La meditazione è come una lama di chiara luce invisibile. La sua pratica ti aiuta a discernere il vero dal falso, il giusto dall’ingiusto, l’amore dall’odio, consentendo il salto quantico che dalla coscienza di “ciò che è” conduce alla consapevolezza del puro essere.
Come si approfondisce il raccoglimento? Il che equivale chiedersi, com’é che ci s’addentra nel labirinto dello spirito, ossia come si procede verso il centro dell’essere (uno con tutti)? Infine, per essere più precisi, come si medita?
Ci sono momenti in cui sembra che tutto proceda all’incontrario o che si fermi; e non è sconforto. E’ solo la presa d’atto che la tua luce è fievole, non emana. E siccome non emana, non elargisce, non riceve nemmeno. Il sostrato interiore ti sembra duro, pressoché insormontabile, così spesso da render vano qualunque sforzo di approfondire la ricerca di ciò che credi sia il tuo nucleo esistenziale, il tuo sé più intimo, l’essenza. Già, la ricerca, prima la convinzione di sapere, poi lo stupore di aver stretto il pugno per afferrare l’aria. Già, l’analisi, l’indagine introspettiva, finché non ti accorgi che il suo oggetto non esisteva nemmeno. Una finzione che motivava una recita, che giustificava il gioco delle parti per causare perlopiù sofferenza. Per scoprire infine, dopo eoni d’interminabili altalene emotive che suscitavano disgustose tensioni prima, poi brevi rilassamenti, in un succedersi così monotono che col tempo diventava obbiettivamente deprimente; per scoprire che non v’è affatto, lo sottolineo nel modo più assoluto, il benché minimo ostacolo da superare.
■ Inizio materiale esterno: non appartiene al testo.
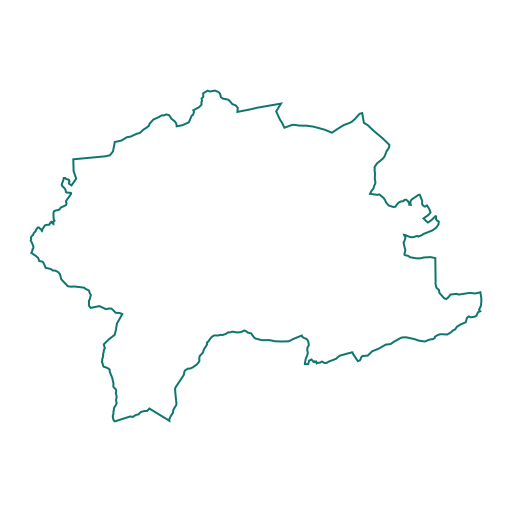 Sinteu, Bihor, Romania
{"feature_id": "2599482B35691886795936", "entity_name": "Sinteu", "entity_type": "district", "adm_level": 2, "iso_a3": "ROU", "parent_name": "Romania", "parent_adm1": "Bihor", "projection": "robinson", "projection_center": [22.5, 47.135], "detail": "fine", "context": "isolated", "style": "outline", "palette": "teal", "viewbox_px": 512, "rotation_deg": 0, "n_neighbors": 0, "source": "geoboundaries", "source_scale": "gbopen_adm2", "svg_char_len": 6022}
<svg xmlns="http://www.w3.org/2000/svg" viewBox="0 0 512 512"><path d="M480.2,311.3L479.0,309.7L479.9,308.0L480.9,305.7L481.3,302.3L481.3,298.4L480.4,292.3L475.0,293.5L470.8,292.9L469.0,293.0L458.6,294.6L456.6,293.8L450.3,294.6L448.8,296.8L446.4,299.0L444.2,298.3L439.4,292.9L439.0,290.0L436.4,287.7L435.5,283.8L435.6,281.3L435.3,258.1L430.6,257.1L423.7,257.5L420.4,258.3L417.0,258.4L410.3,257.3L408.2,255.9L405.4,255.2L404.7,255.0L404.5,254.6L404.4,254.2L405.4,250.1L404.2,245.7L403.6,242.3L404.2,241.5L405.3,238.5L405.4,236.8L404.1,235.2L404.0,234.8L405.1,235.0L410.2,237.1L413.0,237.2L416.9,236.0L417.8,236.1L418.3,236.6L422.5,234.8L423.1,234.1L432.2,230.5L436.2,227.7L438.5,224.4L438.8,221.6L436.9,220.5L436.0,219.0L436.1,216.4L435.4,216.2L431.4,220.2L428.0,222.5L426.3,221.2L423.5,218.4L428.3,215.1L430.5,212.5L429.1,208.6L426.9,205.4L425.0,206.6L423.9,206.2L422.7,205.0L422.1,203.9L422.2,200.9L419.7,194.7L419.0,194.8L417.7,195.4L411.4,199.7L410.5,201.4L410.3,203.3L410.7,204.9L409.2,204.7L409.3,203.4L407.7,200.9L406.0,199.7L404.4,199.9L403.5,201.1L400.8,201.5L399.0,202.3L397.3,204.0L395.4,206.7L393.4,207.0L388.5,205.4L385.9,202.2L385.1,200.1L383.5,197.9L379.4,194.4L377.5,194.9L370.0,193.8L371.3,191.2L373.4,188.5L374.2,185.8L375.1,183.9L375.4,182.7L375.3,181.4L374.8,178.8L375.0,173.2L374.5,169.6L374.8,168.2L374.5,167.4L374.8,166.6L377.1,163.3L382.6,158.9L384.6,156.4L386.4,151.6L387.1,150.3L388.1,149.2L389.1,147.1L389.4,144.9L382.5,138.2L373.3,130.5L367.7,125.1L363.9,122.9L362.2,113.1L359.6,113.8L355.1,118.8L351.8,121.8L348.7,123.3L344.1,124.9L338.7,128.2L331.9,132.7L324.7,129.7L313.3,126.6L306.5,125.7L299.5,125.6L294.7,124.9L292.1,124.9L284.4,127.7L282.0,122.6L280.8,121.0L279.4,118.5L276.2,111.4L281.0,103.6L257.4,107.7L250.7,109.3L237.4,111.9L237.8,107.9L235.7,105.4L232.3,104.1L230.2,101.5L228.3,99.7L222.9,98.6L220.9,97.2L220.0,93.6L218.4,92.0L215.0,90.6L209.8,91.5L207.6,90.7L203.1,93.4L203.3,96.9L201.6,98.5L202.0,101.0L201.4,102.2L201.5,104.7L198.8,107.4L193.3,110.2L194.0,112.0L193.0,114.8L191.6,115.8L188.9,122.3L182.4,125.2L176.7,126.3L176.3,123.6L174.8,121.4L171.6,118.9L169.1,115.2L166.2,114.4L164.1,115.4L162.1,115.3L160.2,116.1L158.9,117.1L153.4,119.5L149.4,124.0L149.1,125.5L146.4,127.8L143.6,129.5L139.8,133.0L136.4,133.9L130.6,136.6L126.9,137.2L121.4,140.6L114.8,142.0L113.0,151.4L109.9,155.3L105.4,156.3L73.3,159.3L73.6,171.1L76.2,178.7L71.5,185.4L69.1,183.8L68.9,183.1L68.9,182.3L69.5,181.6L69.1,180.1L68.7,179.6L66.5,179.2L65.1,178.0L63.8,178.0L63.3,180.2L61.7,184.5L62.1,185.8L64.7,188.5L65.5,189.8L66.0,192.1L66.5,192.5L70.9,192.9L71.1,193.9L66.1,200.9L66.0,201.9L66.6,203.1L66.0,205.0L65.9,205.2L60.7,207.6L59.6,209.3L58.2,210.1L55.9,210.4L53.9,211.3L53.4,213.6L53.7,219.4L54.5,220.8L53.0,222.1L53.4,223.4L53.4,223.9L52.2,223.0L51.7,221.7L51.2,221.8L50.2,222.9L49.3,224.7L46.7,224.9L44.9,225.4L42.2,229.6L42.2,230.6L42.0,231.0L41.6,230.5L41.3,229.7L38.7,227.4L37.7,227.5L36.0,229.8L35.6,231.2L33.8,233.1L32.9,235.1L31.7,236.2L30.9,237.5L31.1,238.8L30.7,240.5L32.1,243.1L33.5,247.0L33.1,248.6L32.5,249.2L32.4,250.7L31.3,252.9L35.8,255.9L38.2,258.0L39.3,261.1L41.7,261.4L43.1,262.2L44.9,265.9L45.7,267.9L49.7,268.7L51.8,269.6L52.4,270.3L53.1,270.6L54.9,270.5L57.6,271.7L59.9,274.0L61.3,279.3L67.8,286.2L70.8,286.7L74.6,286.5L84.3,287.7L85.1,288.6L89.0,290.6L89.6,292.8L90.8,295.0L89.8,299.2L89.0,300.6L88.9,305.6L90.7,307.9L99.3,306.1L106.1,309.2L109.0,308.5L111.3,308.6L112.4,309.4L115.6,312.7L116.3,312.9L118.7,312.9L120.0,313.1L122.3,314.1L116.9,323.6L116.0,329.5L114.7,334.8L108.8,339.4L103.8,344.3L104.1,345.9L104.9,347.9L103.8,350.3L103.7,352.1L103.0,354.3L103.2,355.4L102.9,357.3L102.2,359.0L102.3,360.1L102.0,361.5L101.9,362.1L102.7,363.6L102.7,364.3L103.0,365.4L103.6,366.7L105.5,367.2L108.3,368.5L109.7,369.6L109.6,370.6L109.8,371.9L112.0,377.3L112.4,378.5L112.7,380.2L113.3,382.5L113.5,383.7L113.3,386.4L113.5,387.0L116.0,389.6L116.2,391.4L115.8,393.4L116.5,395.7L116.6,397.7L116.2,399.1L116.1,400.2L116.6,403.1L115.9,405.1L114.3,407.4L114.0,408.2L113.7,410.7L113.4,412.1L113.5,413.8L112.9,415.2L112.8,417.1L113.4,419.7L114.4,421.1L114.8,421.4L130.1,416.5L133.0,416.9L134.5,415.7L136.1,414.9L138.8,414.3L139.6,413.1L141.1,411.9L145.0,410.9L146.8,411.0L148.2,409.9L149.3,408.5L169.4,420.8L169.3,419.2L170.8,416.0L172.9,412.9L173.4,409.7L176.0,405.4L176.5,404.1L175.3,392.7L175.1,388.4L175.8,387.0L183.7,375.1L184.5,371.4L185.2,370.3L188.0,368.6L190.0,368.6L192.6,367.5L197.0,364.3L198.6,362.4L199.4,360.8L199.4,359.6L199.2,358.2L199.8,355.9L202.2,353.4L203.0,352.3L203.8,349.6L207.1,344.4L206.9,343.5L207.0,342.7L207.4,342.0L208.3,341.7L209.9,339.1L211.6,337.1L213.7,335.6L214.7,335.4L217.9,335.5L221.1,334.8L222.5,335.1L226.2,333.7L228.1,332.3L229.5,332.5L232.2,331.7L233.6,331.8L236.6,332.4L239.8,332.3L242.1,331.6L243.9,330.6L244.4,330.5L246.7,331.6L247.8,332.6L251.0,333.3L251.5,333.8L252.1,334.8L254.1,337.5L255.4,338.5L261.0,340.0L262.6,340.2L269.2,340.1L275.5,341.3L282.4,341.5L288.5,341.3L290.5,340.5L292.6,339.3L301.8,335.5L302.1,336.6L302.6,337.0L303.8,337.9L305.7,338.6L307.1,339.4L308.3,341.7L308.7,344.3L308.7,345.7L307.8,347.0L307.4,348.1L307.2,350.4L307.7,351.8L307.8,352.6L307.3,355.2L305.9,358.3L304.8,363.5L304.9,364.0L308.2,364.2L309.1,360.7L311.5,359.5L313.5,361.9L314.7,361.3L315.2,362.2L316.2,361.7L316.8,363.3L317.3,362.9L320.1,362.6L321.8,361.6L322.2,361.6L324.0,362.8L325.1,363.0L325.9,363.0L327.0,362.7L328.5,361.7L335.8,358.9L336.6,358.4L337.7,357.2L340.0,355.6L347.9,353.4L350.3,352.9L351.7,352.3L352.6,352.4L352.7,353.5L357.8,361.1L359.8,360.4L360.4,359.6L361.2,357.3L362.5,356.0L367.7,355.6L372.2,351.3L378.6,348.7L385.8,344.6L390.5,344.1L394.0,341.7L400.8,337.9L402.4,337.4L406.2,337.3L414.4,339.1L419.0,340.7L424.9,341.5L428.0,340.2L430.7,339.3L432.9,339.2L434.8,337.9L434.9,336.8L436.7,335.6L439.5,334.4L441.2,334.2L447.2,334.5L451.0,332.3L453.1,330.3L454.9,329.6L457.1,326.6L460.5,324.5L465.8,322.2L466.9,317.9L468.8,316.4L470.6,317.3L474.7,316.7L476.4,315.8L478.0,312.2L480.2,311.3Z" fill="none" stroke="#0f766e" stroke-width="2"/></svg>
L’interiorità è come una caverna, un antro così buio che ambientarsi richiede tempo, ma una volta che ti sei acclimatato, allorquando i tuoi occhi mentali si sono assuefatti alla sostanziale differenza che esiste tra lo sfavillio esteriore e la dolce o calma penombra interiore, vedrai che la vera sorgente d’energia non è all’esterno ma proviene dall’intimo.
L’intravedi fuori perché, in realtà, ne scorgi solo gli effetti. In altre parole ne rilevi l’esistenza solo attraverso gli oggetti che illumina, mentre il pulviscolo mentale racchiuso nello spazio interiore è così rado che il tuo cielo più intimo ti sembra quasi buio. E qui nasce l’esigenza della meditazione. Se lo contempli a sufficienza comincerai a intravederne dapprima un lieve crepuscolo, poi una pallida alba dorata, infine una chiara e inconfondibile luce la cui consapevolezza ti rigenererà sine die, per sempre o finché tu stesso lo riterrai più opportuno.
Epilogo
La meditazione è l’ultima Thule della coscienza. Ci vogliamo arrendere? Vogliamo lasciar prevalere le ragioni dell’odio, ossia dell’essere uno contro tutti, invece di quelle dell’amore consapevole? Anche se gli ultimi epigoni dell’isola che non c’è si sono inevitabilmente arresi alle ingiurie del tempo sospettando forse di aver preso un abbaglio in quanto l’eldorado sociale non esiste se non nei cuori della gente, noi riteniamo che una forza ancor più grande di qualunque rivoluzione stia per abbattersi sugli ultimi lidi delle nostre pur aride e vetuste contrade psichiche.